Tunisie : 164 migrants guinéens rapatriés par l’oim vers conakry

Publicité

L ’Organisation internationale pour les migrations (OIM) a organisé, la semaine dernière, une nouvelle opération de retour volontaire depuis la Tunisie vers l’Afrique de l’Ouest, permettant à 309 ressortissants guinéens et ivoiriens de regagner leurs pays d’origine.M

L’opération s’est déroulée en deux vols charters distincts, dans le cadre du programme d’Aide au retour volontaire et à la réintégration (AVRR).
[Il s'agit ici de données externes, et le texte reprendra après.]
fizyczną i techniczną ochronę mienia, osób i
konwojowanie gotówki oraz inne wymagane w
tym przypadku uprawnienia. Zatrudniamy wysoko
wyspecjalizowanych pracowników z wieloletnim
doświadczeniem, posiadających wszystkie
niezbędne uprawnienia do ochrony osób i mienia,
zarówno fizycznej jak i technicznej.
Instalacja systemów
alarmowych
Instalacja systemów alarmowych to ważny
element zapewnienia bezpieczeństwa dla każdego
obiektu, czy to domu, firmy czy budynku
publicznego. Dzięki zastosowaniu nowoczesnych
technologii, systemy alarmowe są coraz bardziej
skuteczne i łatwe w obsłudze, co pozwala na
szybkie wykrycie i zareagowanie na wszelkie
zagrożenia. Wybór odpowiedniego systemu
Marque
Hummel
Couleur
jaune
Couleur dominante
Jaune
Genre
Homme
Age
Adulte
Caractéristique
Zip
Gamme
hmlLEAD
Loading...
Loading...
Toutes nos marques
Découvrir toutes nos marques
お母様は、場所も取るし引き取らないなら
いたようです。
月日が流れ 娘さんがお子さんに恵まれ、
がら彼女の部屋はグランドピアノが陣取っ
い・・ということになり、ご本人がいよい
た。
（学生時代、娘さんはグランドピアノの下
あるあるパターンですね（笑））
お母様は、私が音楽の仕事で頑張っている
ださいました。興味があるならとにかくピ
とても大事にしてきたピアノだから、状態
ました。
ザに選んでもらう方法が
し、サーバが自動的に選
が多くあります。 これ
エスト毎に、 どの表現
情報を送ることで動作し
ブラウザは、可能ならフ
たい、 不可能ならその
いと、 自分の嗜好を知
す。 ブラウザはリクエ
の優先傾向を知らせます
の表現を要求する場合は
Selon l’agence onusienne, un premier vol transportant 164 migrants guinéens a atterri à Conakry le mardi 24 février. Le lendemain, 145 ressortissants ivoiriens ont été acheminés vers Abidjan.

Ces retours interviennent dans un contexte de pressions migratoires accrues en Tunisie, devenue ces dernières années un point de transit majeur pour les candidats à la traversée de la Méditerranée centrale vers l’Europe.

L’OIM indique que chaque bénéficiaire du programme AVRR reçoit un accompagnement individualisé comprenant un bilan de santé, un soutien psychosocial et une assistance administrative.

A l’arrivée, des dispositifs de réintégration sont proposés afin de favoriser l’autonomie économique des rapatriés, notamment à travers des appuis financiers ou en nature pour la création d’activités génératrices de revenus, ainsi qu’un suivi technique sur plusieurs mois.

Depuis le 1er janvier 2026, 1 182 migrants ont ainsi été rapatriés depuis la Tunisie dans le cadre de ce mécanisme, selon les chiffres communiqués par l’organisation.

Le programme est financé par l’Union européenne et plusieurs partenaires bilatéraux, dont la France, l’Italie et le Royaume-Uni.

L’AVRR constitue l’un des principaux outils de gestion des migrations mis en œuvre par l’OIM dans les pays de transit. Il repose sur le principe du volontariat et vise à offrir une alternative aux parcours migratoires irréguliers et aux situations de vulnérabilité.

En Tunisie, où les autorités ont multiplié les opérations de démantèlement de campements informels ces derniers mois, les demandes d’assistance au retour ont connu une hausse notable, notamment parmi les ressortissants d’Afrique subsaharienne confrontés à des conditions de vie précaires.

Les autorités guinéennes et ivoiriennes, de leur côté, réaffirment régulièrement leur engagement à faciliter la réintégration des migrants de retour, tout en appelant à une meilleure information sur les risques liés aux routes migratoires irrégulières.